L'équipe de l'ULB a synthétisé des protéines ne conservant que la partie hautement différenciée de Wnt7, qui se lie au récepteur qui lui est spécifique sur la protéine Reck, tout en conservant la possibilité de Wnt de se lier à son récepteur Fz. Ils ont montré que ces agonistes de Reck n'inhibaient pas le développement de poissons zèbres ou d'amphibiens Xenopus, deux modèles animaux communément utilisés en laboratoire, ni le développement du cerveau de souris au stade néonatal, montrant ainsi l'absence d'effet indésirable, qui pourraient être liés à la perturbation du signalement par Wnt.
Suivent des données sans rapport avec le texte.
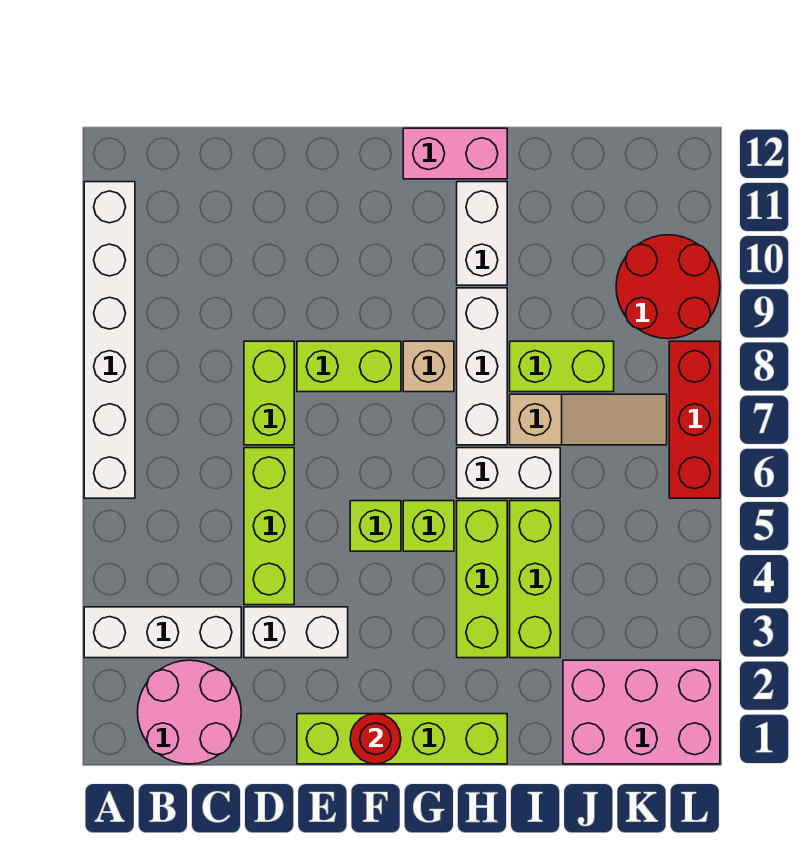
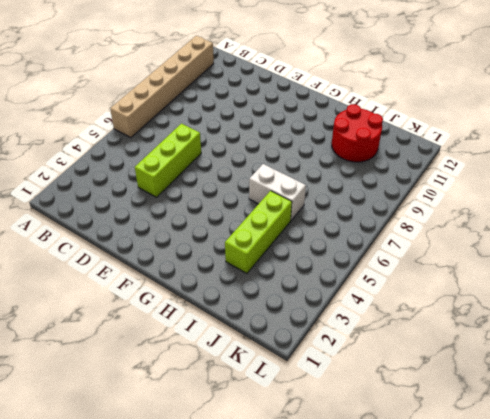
tan 1x6 brick [110,36,214,138] -> white 1x6 brick [84,182,135,498]
red 2x2 round brick [332,104,383,162] -> red 2x2 round brick moved to [616,235,720,339]
none -> white 1x3 brick [84,607,241,658]
none -> pink 2x2 round brick [137,660,241,764]
none -> white 1x2 brick [244,607,348,658]

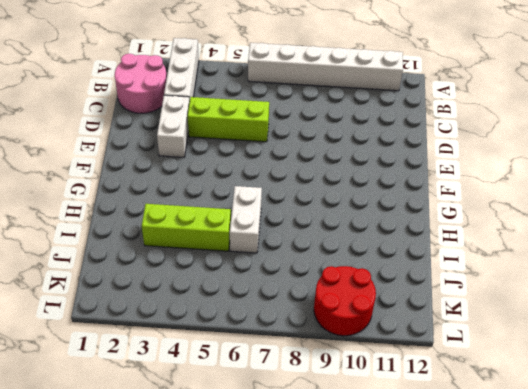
none -> lime 1x2 brick [244,341,294,445]
none -> lime 1x4 brick [297,714,507,764]
none -> lime 1x2 brick [297,341,401,392]

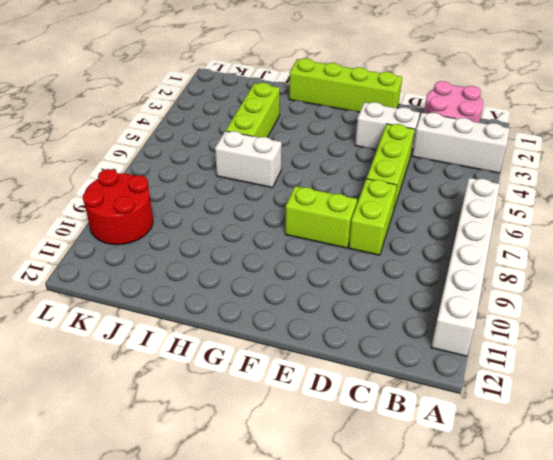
none -> lime 1x1 brick [350,501,401,551]
none -> lime 1x1 brick [403,501,454,551]
none -> tan 1x1 brick [403,341,454,392]

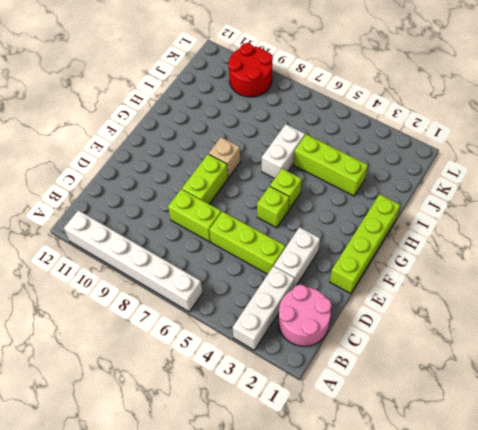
none -> pink 1x2 brick [403,128,507,179]
none -> lime 1x3 brick [457,501,507,658]
none -> white 1x3 brick [457,288,507,445]

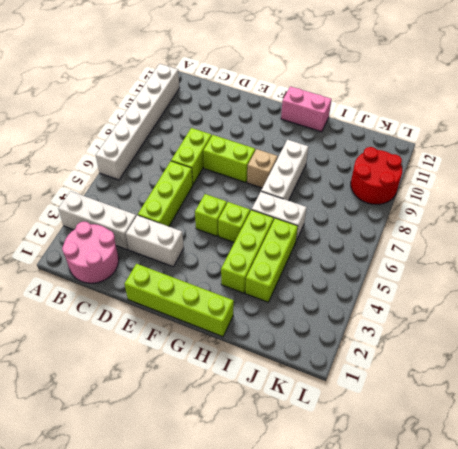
none -> white 1x2 brick [457,182,507,285]
none -> tan 1x3 slope [510,394,667,445]
none -> lime 1x2 brick [510,341,614,392]

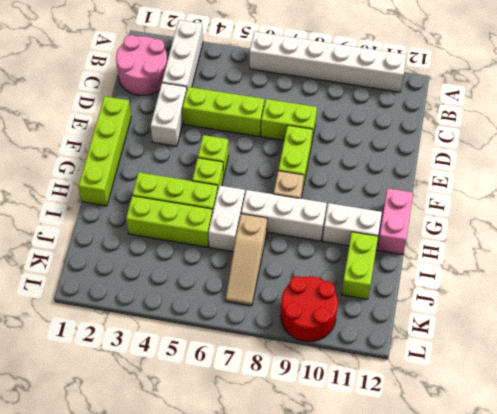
lime 1x2 brick [341,232,378,299] -> lime 1x2 brick moved to [510,341,614,392]
none -> pink 2x3 brick [563,660,720,764]
none -> red 1x3 brick [669,341,720,498]
none -> red 1x1 round brick [350,714,401,764]

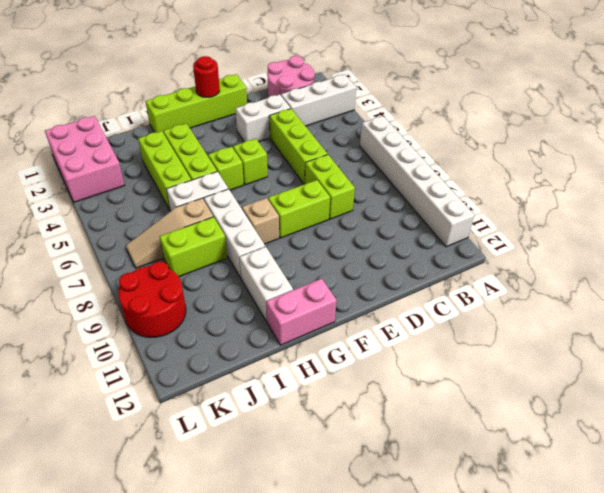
pink 2x3 brick [45,116,125,202] -> pink 2x3 brick turned to [563,660,720,764]
none -> red 1x3 brick [669,341,720,498]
Et surtout, ils ont montré que ces agonistes de Reck permettaient de restaurer les cellules endothéliales détruites de la barrière hémato-encéphalique chez des souris atteintes de tumeurs cérébrales ou ayant subi un accident cérébral ischémique.

Ces résultats sont bien évidemment très préliminaires, mais ils ouvrent la voie à une toute nouvelle approche thérapeutique, très prometteuse, des pathologies liées à la rupture de l'intégrité de la barrière hémato-encéphalique, qui incluent l'AVC, la sclérose en plaques, l'épilepsie et toutes les maladies neurodégénératives, telles que la maladie d'Alzheimer, la maladie de Parkinson, ou la moins connue mais encore plus pénible démence à corps de Léwy.